Three words that describe the kind of theatre that excites me: Unexpected, sustainable, and formally-challenging
Producer: Alyssa Simmons
Why this story now? In this moment where it seems like we’re all searching for something to anchor us and feel defined as solid and real, this play is so timely. Each character is searching for their definition of truth and realness, and I feel like all of us are right now. Plus, it’s a play about social media which is the primary means of communication between individuals right now.
Vanessa excited me as a writer because: She creates such evocative images with her language, and that’s really exciting to figure out how to accomplish that. I think the way she thinks of storytelling too, is unique—the structure of the play is designed so that each director or producer who encounters it can mix and match the contents of the script as they see fit.
Sarah is a director who thinks about the physical world of a play and the tangible bodies of the actors as further realms to create new images and concepts.

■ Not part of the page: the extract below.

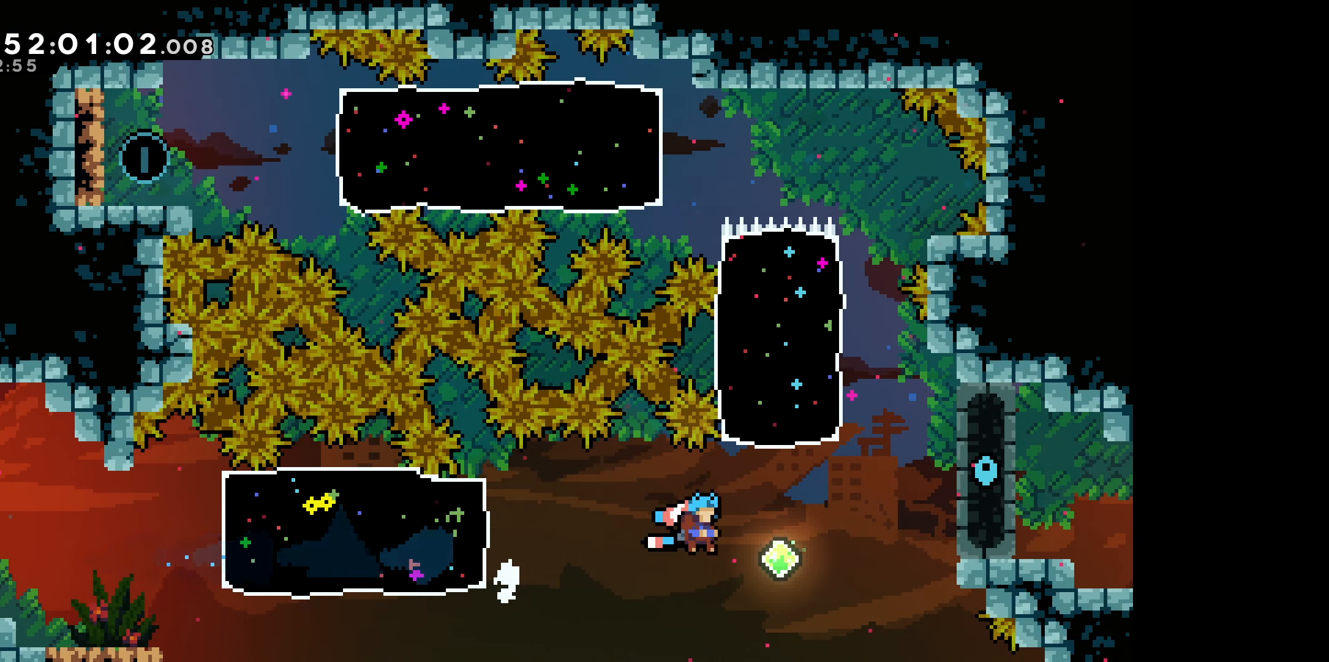
{"keys": ["up"], "events": [[150, "dash", "down"], [167, "up", "down"], [183, "right", "up"], [383, "dash", "up"]]}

She has such a thoughtful eye to what is possible physically and pairing her with Vanessa who writes so visually was brilliant.

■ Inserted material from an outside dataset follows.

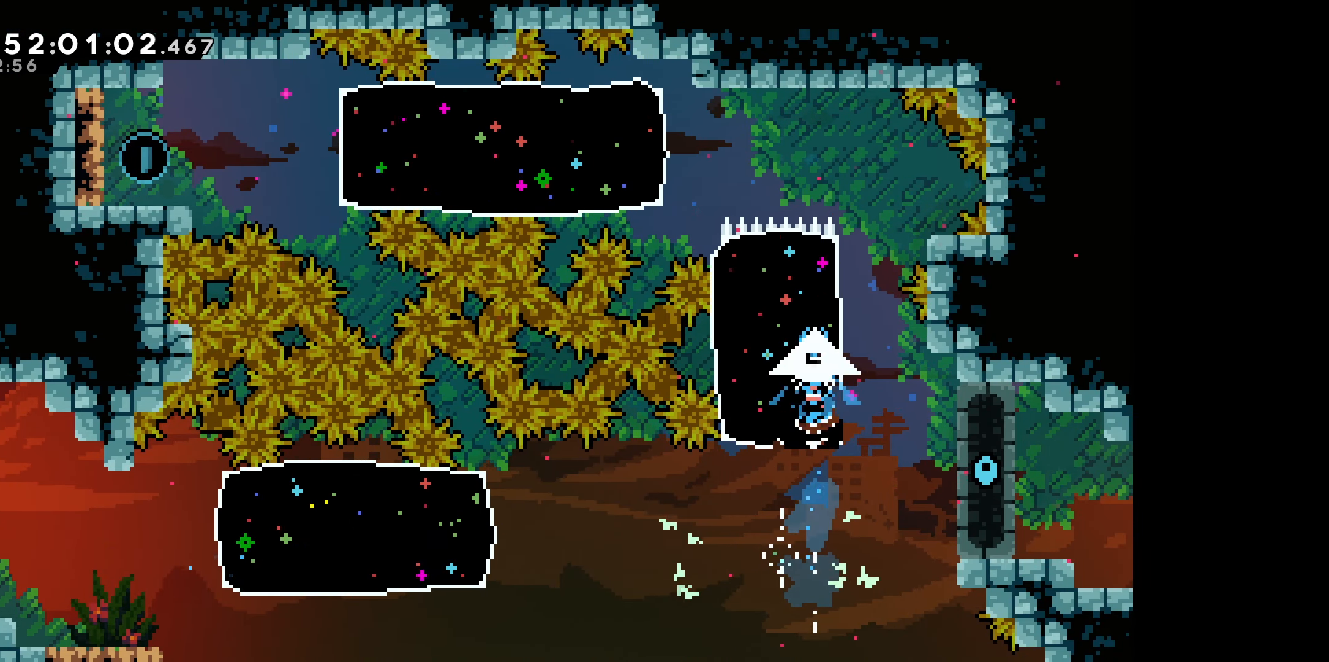
{"keys": ["left"], "events": [[200, "up", "up"], [217, "left", "down"]]}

The WP Lab Experience, for me: Has gifted me with a whole cohort of tremendously talented artists who I now call collaborators and friends. I am so proud of the artistic ideas we have developed and put out as a cohort.
MY BABY
Estelle discovers she cannot be a bone marrow donor for her mother Gladys, who has been diagnosed with stage 4 cancer. Meanwhile, Tinesha is tirelessly searching the universe for her stolen baby. A complicated family drama about mothers, daughters, and the cosmic quests we undertake for the ones we love. Read a snippet from the play here.
Playwright: Sukari Jones
The thing that got me started on this play was: What makes me love my mother so much, and could anything challenge that?

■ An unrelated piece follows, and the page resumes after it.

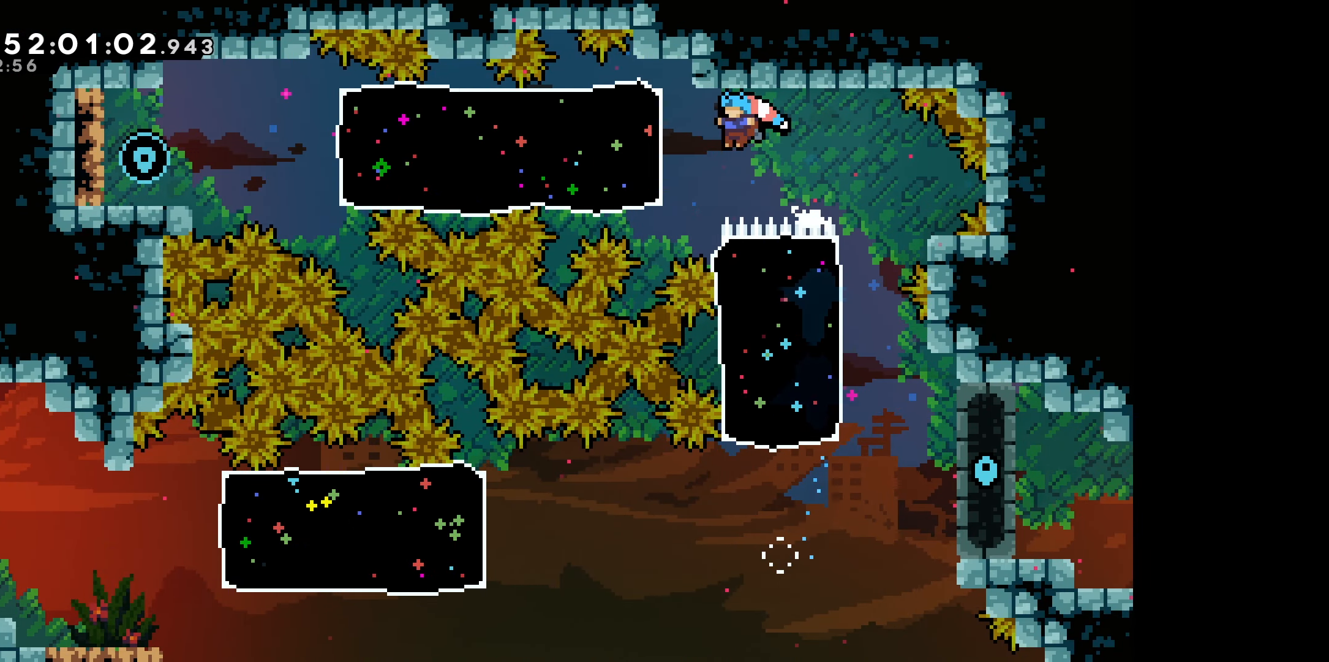
{"keys": ["left"], "events": [[67, "dash", "down"], [267, "dash", "up"]]}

This is a play that will make you: Reckon with what it means to be family.
A favorite moment in the play is: The death scene of the mom because it takes the wind out of me.
A question I hope audiences walk away with is: What does a woman suddenly understand, the minute she becomes a mother?
Director: Candis C. Jones
My Baby speaks to me personally because: I love working on plays by and about Black women and having conversations about Black mothers and daughters.
The most challenging aspect of directing this piece: Was considering the best way to communicate the style and tone of this story within a workshop structure.
Three words that describe the kind of theatre that excites me: Urgent, intimate, and “Too Big” (IMPOSSIBLEbutwowEpic!).
Producer: Lucy Jackson
Why this story now? My Baby grapples with the identities we are given by others and the ones we create for ourselves, the narratives we tell and fall into, and the relativity of truth. It’s populated exclusively by Black Femmes navigating all this in their own space. Its complexity and depth of thought and feeling will stealth its audiences and resonate for a long time.
Sukari excites me as a writer because: She doesn’t shy away from difficult or uncomfortable conversations in her work. Her writing is by turns poetic, hilarious and incisive. She writes for the audience she wants to see, and for herself in that audience, and doesn’t pull punches. She is fearless in taking on and experimenting with form and style. The same can be said for Candis as a director—what an awesome team!
The WP Lab experience, for me: Has introduced to me a group of exceptionally talented new colleagues, and given me a host of entirely fresh and exciting perspectives on life, the universe and everything.